### [Problem statement]
Could you collect every line in the items below that contains the string "Pondok"?

--- The data Enclosed Below ---

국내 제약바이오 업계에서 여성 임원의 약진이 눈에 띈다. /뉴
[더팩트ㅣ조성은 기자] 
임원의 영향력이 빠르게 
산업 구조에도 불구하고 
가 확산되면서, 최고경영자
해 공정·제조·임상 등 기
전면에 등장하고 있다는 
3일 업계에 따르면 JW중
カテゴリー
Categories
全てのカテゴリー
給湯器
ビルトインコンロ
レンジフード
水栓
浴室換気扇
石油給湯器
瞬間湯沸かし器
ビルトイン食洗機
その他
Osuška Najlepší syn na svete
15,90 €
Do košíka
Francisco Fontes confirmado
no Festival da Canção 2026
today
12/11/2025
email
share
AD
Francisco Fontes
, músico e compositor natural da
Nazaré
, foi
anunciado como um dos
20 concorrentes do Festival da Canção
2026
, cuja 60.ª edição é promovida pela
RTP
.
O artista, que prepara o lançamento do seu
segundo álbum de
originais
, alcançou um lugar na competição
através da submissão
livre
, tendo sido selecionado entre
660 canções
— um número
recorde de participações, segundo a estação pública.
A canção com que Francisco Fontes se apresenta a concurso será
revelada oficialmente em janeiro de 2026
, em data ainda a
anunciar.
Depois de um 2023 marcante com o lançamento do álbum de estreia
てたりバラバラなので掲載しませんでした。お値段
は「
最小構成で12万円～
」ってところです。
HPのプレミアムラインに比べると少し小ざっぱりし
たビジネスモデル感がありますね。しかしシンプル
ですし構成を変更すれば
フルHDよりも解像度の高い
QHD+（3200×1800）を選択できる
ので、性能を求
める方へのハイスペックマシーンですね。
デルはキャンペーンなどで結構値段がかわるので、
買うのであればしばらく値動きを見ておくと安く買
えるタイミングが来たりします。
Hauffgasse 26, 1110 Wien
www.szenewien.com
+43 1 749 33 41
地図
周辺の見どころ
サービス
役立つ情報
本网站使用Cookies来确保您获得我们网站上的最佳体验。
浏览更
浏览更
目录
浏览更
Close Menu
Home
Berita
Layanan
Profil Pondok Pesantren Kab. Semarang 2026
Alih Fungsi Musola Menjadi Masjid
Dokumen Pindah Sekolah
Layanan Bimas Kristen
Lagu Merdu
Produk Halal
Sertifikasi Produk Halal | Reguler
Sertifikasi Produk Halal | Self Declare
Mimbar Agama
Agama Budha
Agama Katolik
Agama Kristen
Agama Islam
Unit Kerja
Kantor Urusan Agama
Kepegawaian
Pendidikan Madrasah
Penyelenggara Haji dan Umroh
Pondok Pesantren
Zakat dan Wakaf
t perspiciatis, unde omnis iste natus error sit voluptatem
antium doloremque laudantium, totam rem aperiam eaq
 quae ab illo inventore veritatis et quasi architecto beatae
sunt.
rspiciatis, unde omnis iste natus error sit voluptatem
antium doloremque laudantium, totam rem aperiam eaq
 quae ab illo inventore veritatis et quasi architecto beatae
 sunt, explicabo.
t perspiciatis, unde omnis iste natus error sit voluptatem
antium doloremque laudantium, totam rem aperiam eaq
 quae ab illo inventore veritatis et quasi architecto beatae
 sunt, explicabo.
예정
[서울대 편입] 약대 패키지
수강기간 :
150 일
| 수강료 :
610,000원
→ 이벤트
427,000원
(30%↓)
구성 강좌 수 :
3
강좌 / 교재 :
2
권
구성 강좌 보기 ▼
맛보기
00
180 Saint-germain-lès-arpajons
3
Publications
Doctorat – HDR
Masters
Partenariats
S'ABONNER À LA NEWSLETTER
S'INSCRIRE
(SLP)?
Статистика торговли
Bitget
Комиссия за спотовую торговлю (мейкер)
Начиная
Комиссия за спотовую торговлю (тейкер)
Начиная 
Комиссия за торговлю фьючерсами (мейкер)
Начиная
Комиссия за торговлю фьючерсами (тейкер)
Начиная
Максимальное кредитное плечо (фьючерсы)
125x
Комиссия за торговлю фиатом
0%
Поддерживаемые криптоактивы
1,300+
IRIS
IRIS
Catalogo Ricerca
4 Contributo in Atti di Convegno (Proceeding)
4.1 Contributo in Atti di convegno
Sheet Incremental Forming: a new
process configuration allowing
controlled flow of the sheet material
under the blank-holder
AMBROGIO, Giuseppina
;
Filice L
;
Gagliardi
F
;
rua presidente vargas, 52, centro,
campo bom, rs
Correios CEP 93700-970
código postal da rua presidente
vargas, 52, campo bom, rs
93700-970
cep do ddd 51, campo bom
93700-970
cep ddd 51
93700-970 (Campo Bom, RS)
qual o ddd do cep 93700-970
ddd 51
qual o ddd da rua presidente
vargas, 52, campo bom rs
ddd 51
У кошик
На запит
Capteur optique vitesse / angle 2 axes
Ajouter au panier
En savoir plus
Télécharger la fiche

--- End of Enclosed The data ---

### [Answer to this exercise]
Profil Pondok Pesantren Kab. Semarang 2026
Pondok Pesantren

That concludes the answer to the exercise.